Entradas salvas
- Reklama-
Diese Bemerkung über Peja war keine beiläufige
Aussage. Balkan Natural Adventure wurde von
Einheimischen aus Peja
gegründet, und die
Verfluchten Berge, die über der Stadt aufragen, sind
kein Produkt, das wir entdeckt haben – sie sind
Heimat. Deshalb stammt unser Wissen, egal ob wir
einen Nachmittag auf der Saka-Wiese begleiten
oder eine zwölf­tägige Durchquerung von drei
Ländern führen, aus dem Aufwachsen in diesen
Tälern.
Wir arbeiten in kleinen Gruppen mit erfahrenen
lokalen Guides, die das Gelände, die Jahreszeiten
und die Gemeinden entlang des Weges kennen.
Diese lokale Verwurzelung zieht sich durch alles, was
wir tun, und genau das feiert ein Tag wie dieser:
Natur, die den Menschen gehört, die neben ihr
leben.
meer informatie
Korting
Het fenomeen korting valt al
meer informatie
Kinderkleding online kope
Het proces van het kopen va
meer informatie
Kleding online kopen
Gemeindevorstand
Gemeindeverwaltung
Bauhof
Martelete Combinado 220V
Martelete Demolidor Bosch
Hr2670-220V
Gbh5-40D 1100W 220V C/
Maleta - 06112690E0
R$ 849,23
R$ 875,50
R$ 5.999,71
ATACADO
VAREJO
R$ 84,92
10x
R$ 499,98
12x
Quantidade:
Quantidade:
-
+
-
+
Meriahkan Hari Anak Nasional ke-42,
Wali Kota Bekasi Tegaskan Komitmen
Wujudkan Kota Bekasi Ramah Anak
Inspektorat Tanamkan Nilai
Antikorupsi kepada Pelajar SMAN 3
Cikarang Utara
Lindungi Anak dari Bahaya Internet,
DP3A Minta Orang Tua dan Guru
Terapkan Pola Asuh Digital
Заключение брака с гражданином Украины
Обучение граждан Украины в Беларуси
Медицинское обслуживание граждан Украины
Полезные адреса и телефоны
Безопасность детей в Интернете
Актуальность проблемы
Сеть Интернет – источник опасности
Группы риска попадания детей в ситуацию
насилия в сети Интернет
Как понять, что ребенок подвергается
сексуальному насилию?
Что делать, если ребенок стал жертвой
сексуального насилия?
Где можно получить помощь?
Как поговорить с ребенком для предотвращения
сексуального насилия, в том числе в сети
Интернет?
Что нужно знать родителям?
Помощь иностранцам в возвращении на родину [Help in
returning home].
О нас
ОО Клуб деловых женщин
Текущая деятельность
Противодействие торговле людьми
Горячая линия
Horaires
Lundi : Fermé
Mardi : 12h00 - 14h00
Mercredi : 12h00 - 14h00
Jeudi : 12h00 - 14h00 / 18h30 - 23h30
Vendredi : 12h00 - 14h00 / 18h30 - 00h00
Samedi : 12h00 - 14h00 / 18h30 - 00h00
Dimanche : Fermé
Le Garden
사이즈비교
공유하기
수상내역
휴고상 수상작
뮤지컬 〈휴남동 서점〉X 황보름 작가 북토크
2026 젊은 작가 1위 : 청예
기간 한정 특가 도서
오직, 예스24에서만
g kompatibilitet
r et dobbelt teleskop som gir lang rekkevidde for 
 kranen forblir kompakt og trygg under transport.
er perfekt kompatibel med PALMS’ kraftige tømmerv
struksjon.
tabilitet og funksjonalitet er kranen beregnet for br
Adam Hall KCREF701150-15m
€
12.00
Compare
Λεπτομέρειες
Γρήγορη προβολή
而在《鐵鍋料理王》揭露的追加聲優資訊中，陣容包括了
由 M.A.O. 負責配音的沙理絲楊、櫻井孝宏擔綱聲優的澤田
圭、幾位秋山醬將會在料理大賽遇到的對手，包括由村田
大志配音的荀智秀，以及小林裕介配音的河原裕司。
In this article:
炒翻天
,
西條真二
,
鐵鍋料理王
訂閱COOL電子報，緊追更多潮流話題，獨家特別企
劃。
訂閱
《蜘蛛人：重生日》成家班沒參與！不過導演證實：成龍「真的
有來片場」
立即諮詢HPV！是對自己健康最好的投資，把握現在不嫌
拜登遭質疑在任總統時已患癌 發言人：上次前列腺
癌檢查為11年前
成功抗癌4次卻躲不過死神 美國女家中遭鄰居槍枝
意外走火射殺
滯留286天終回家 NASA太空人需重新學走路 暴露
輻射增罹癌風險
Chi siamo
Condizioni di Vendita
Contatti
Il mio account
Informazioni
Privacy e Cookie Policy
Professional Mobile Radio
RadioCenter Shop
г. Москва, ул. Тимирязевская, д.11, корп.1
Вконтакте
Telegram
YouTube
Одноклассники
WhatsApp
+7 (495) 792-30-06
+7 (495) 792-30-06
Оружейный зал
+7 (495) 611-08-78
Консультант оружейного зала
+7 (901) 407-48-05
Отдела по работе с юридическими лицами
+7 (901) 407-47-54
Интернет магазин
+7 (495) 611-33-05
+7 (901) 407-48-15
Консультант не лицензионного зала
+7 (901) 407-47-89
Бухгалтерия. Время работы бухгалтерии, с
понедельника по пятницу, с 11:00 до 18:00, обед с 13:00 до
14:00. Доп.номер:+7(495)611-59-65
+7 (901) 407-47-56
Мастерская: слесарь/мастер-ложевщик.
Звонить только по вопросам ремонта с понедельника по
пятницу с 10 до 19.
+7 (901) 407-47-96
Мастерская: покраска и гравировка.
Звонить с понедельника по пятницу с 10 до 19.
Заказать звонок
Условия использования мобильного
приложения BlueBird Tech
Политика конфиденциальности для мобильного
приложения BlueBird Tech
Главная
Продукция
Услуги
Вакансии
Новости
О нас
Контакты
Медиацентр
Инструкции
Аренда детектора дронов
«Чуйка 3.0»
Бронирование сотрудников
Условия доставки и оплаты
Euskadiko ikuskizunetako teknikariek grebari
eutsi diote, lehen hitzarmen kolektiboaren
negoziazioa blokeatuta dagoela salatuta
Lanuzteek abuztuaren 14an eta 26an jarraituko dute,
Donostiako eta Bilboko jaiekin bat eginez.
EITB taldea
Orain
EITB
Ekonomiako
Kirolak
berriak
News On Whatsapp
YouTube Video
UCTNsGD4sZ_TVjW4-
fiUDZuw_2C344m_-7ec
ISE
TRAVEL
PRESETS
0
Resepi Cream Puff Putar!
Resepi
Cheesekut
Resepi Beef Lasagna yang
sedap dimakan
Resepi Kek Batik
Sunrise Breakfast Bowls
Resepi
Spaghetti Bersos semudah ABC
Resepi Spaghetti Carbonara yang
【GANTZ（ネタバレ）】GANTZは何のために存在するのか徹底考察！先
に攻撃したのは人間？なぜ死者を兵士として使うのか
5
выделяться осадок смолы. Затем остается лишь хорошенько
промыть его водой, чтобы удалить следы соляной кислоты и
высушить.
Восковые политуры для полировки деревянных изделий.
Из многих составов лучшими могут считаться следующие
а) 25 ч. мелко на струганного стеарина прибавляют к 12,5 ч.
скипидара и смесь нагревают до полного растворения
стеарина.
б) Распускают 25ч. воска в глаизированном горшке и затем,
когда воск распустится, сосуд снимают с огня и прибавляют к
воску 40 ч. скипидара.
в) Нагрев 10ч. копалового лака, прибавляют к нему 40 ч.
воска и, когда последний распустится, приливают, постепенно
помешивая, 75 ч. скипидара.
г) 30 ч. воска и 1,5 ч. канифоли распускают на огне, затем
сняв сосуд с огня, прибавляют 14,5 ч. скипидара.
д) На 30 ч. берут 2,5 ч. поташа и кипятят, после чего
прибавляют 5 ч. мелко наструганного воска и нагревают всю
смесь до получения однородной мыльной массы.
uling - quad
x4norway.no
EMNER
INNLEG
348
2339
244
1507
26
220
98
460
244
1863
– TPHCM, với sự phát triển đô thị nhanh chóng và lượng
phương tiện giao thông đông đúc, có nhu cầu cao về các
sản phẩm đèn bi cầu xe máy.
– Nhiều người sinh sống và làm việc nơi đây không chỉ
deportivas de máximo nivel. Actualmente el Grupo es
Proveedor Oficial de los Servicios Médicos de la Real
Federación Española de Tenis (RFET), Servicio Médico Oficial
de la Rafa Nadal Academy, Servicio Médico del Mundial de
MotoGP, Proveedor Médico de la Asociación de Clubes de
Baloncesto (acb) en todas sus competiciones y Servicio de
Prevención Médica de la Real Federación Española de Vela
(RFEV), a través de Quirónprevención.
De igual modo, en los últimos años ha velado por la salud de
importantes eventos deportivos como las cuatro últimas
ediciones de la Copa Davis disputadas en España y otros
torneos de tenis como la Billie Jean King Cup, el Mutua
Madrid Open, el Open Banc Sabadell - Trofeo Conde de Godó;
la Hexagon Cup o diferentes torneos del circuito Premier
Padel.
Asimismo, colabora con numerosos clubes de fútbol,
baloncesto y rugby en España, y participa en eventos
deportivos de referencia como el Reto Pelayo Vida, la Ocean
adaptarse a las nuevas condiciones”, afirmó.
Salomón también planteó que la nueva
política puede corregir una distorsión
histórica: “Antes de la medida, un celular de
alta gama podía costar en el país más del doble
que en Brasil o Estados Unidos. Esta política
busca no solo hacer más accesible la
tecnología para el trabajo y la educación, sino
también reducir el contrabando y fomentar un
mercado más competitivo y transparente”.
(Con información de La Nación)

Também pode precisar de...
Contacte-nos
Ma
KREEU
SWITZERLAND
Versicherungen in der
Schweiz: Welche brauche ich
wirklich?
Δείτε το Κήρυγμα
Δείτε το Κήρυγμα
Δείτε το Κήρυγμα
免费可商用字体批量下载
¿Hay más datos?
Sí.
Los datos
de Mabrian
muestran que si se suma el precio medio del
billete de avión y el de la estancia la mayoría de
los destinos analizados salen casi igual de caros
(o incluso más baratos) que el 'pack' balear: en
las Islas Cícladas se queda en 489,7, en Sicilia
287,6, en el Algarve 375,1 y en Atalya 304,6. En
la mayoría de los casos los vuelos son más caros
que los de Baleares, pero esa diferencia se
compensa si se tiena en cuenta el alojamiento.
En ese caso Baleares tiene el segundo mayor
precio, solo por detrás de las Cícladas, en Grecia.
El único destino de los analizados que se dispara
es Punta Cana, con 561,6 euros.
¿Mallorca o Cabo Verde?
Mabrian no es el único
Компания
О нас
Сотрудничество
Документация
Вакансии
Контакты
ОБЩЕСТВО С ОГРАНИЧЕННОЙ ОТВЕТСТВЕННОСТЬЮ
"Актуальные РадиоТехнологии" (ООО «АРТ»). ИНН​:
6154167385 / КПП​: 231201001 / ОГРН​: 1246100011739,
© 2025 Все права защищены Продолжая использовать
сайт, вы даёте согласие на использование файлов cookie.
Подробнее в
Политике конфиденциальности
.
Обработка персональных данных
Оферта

__Item da tarefa__
Transcreva sem nenhuma alteração as linhas do início até a linha que contém "Заключение брака с гражданином Украины", incluindo esta última.

__Resultado__
- Reklama-
Diese Bemerkung über Peja war keine beiläufige
Aussage. Balkan Natural Adventure wurde von
Einheimischen aus Peja
gegründet, und die
Verfluchten Berge, die über der Stadt aufragen, sind
kein Produkt, das wir entdeckt haben – sie sind
Heimat. Deshalb stammt unser Wissen, egal ob wir
einen Nachmittag auf der Saka-Wiese begleiten
oder eine zwölf­tägige Durchquerung von drei
Ländern führen, aus dem Aufwachsen in diesen
Tälern.
Wir arbeiten in kleinen Gruppen mit erfahrenen
lokalen Guides, die das Gelände, die Jahreszeiten
und die Gemeinden entlang des Weges kennen.
Diese lokale Verwurzelung zieht sich durch alles, was
wir tun, und genau das feiert ein Tag wie dieser:
Natur, die den Menschen gehört, die neben ihr
leben.
meer informatie
Korting
Het fenomeen korting valt al
meer informatie
Kinderkleding online kope
Het proces van het kopen va
meer informatie
Kleding online kopen
Gemeindevorstand
Gemeindeverwaltung
Bauhof
Martelete Combinado 220V
Martelete Demolidor Bosch
Hr2670-220V
Gbh5-40D 1100W 220V C/
Maleta - 06112690E0
R$ 849,23
R$ 875,50
R$ 5.999,71
ATACADO
VAREJO
R$ 84,92
10x
R$ 499,98
12x
Quantidade:
Quantidade:
-
+
-
+
Meriahkan Hari Anak Nasional ke-42,
Wali Kota Bekasi Tegaskan Komitmen
Wujudkan Kota Bekasi Ramah Anak
Inspektorat Tanamkan Nilai
Antikorupsi kepada Pelajar SMAN 3
Cikarang Utara
Lindungi Anak dari Bahaya Internet,
DP3A Minta Orang Tua dan Guru
Terapkan Pola Asuh Digital
Заключение брака с гражданином Украины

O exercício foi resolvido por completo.